- WHAT YOU HAVE TO DO
Translate the sentence "I worked ten hours and drove 336 miles." from the forum thread on Uber driver earnings into Spanish.

***** READING PASSAGE *****

Seriously, we need a hacktivist to get into Uberpeople's system and replace ALL of the hyperbolic posts with this.


----------



## dnlbaboof (Nov 13, 2015)

what is she talking about sales taxes, even if there were there the rider would pay for them, i think she means payroll taxes. plus business licenses, but some good points in the video.


----------



## LindaB (May 14, 2016)

In my view, this isn't black & white. The income is better than a lot of min wage jobs out there, and what makes it perfect for those with unpredicatable availability for work (such as you came down with the flu or your wife is in the hospital for a few days or you are a student with irregular schedule, etc) you can totally pick your hours and won't get fired for you or your family getting sick which is really big these days. The pick your own schedule is huge for some. Car depreciation really only counts hugely in the first 2 years therefore if your car is already a couple of years old and gets good fuel economy, then your true expense is much less than someone who buys a new car and uses it for Uber. The mileage tax allowance is set by the IRS and includes fuel allowance, depreciation, maintenance etc. Actual taxable income is likely to end up low at year end after mileage tax deductions, but have to factor in social security payments based on gross.

Ultimately, those who diss Uber apparently make better than poverty wages each year OR work for the taxi industry. Am thinking Uber base rates need to be bumped up a little though for short trips to be lower cost but more competitive with taxi industry. Consumers prefer Uber over taxi because cars are nicer and they can track their driver via app with net less wait time. Win win. No need for Uber in city trip to be less than a beer at the bar riders are being transported to.


----------



## uberdriverfornow (Jan 10, 2016)

There is no sales tax on service. I'm confident this is anywhere in the US. There may be very rare situations where there is a tax on service but it certainly wouldn't apply to Uber. However, the rest of the math seems atleast close to being accurate.


----------



## Plethora (May 7, 2016)

None of you are business owners. You work for an employer that wants to avoid the duties of employing people. They set your rates, create the rules and even manage your marketing. You are pawns to an organization that should be investigated by congress for duping so many people and investors too. Their false advertisement and predatory tactics are obvious. They are constantly raising capital to keep these cash negative companies afloat, as they pay the new drivers bonuses to get them on board. Most of their marketing goes to duping their own employees.

I make a six figure income and had several employees sign-up to do this over a county fair weekend. I was curious and they were excited. I could tell that later on they were a bit disillusioned. I went ahead and signed-up and worked two days to test the theory. I worked ten hours and drove 336 miles. In that time, I gave about 18 rides. The net to me after commissions was about $170.00. Wow, I made $17.00 per hour. But wait... two car washes $12.00, gas $46.00, now we are looking at $11.00 per hour. Or, I can use the IRS calculation which is now $57.5 cents per mile. In this case, it cost me with depreciation on my vehicle, $193.20. Darn, now I lost $20.00. Even if I was making minimum wage, I would have to see another $120.00 in revenue. To make the $20.00 per hour guarantee, I would need an additional $320.00 in revenue.

***** DATASET EXCERPTS *****

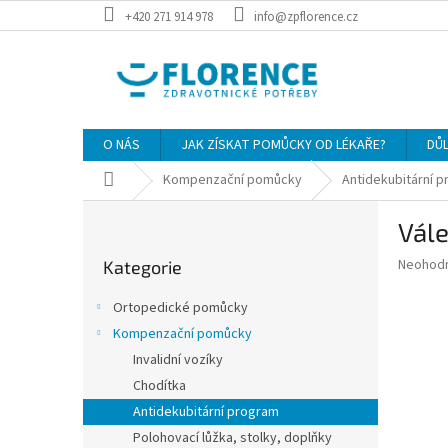
Přejít
+420 271 914 978
info@zpflorence.cz
na
obsah
O NÁS
JAK ZÍSKAT POMŮCKY OD LÉKAŘE?
DŮ
Domů
Kompenzační pomůcky
Antidekubitární 
P
Vál
o
Přeskočit
s
Průměr
Neohod
Kategorie
kategorie
t
hodnoce
r
produkt
Ortopedické pomůcky
a
je
Kompenzační pomůcky
0,0
n
z
Invalidní vozíky
n
5
í
Chodítka
hvězdič
p
Antidekubitární program
a
Polohovací lůžka, stolky, doplňky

*****

- EXPECTED OUTPUT
Trabajé diez horas y recorrí 336 millas.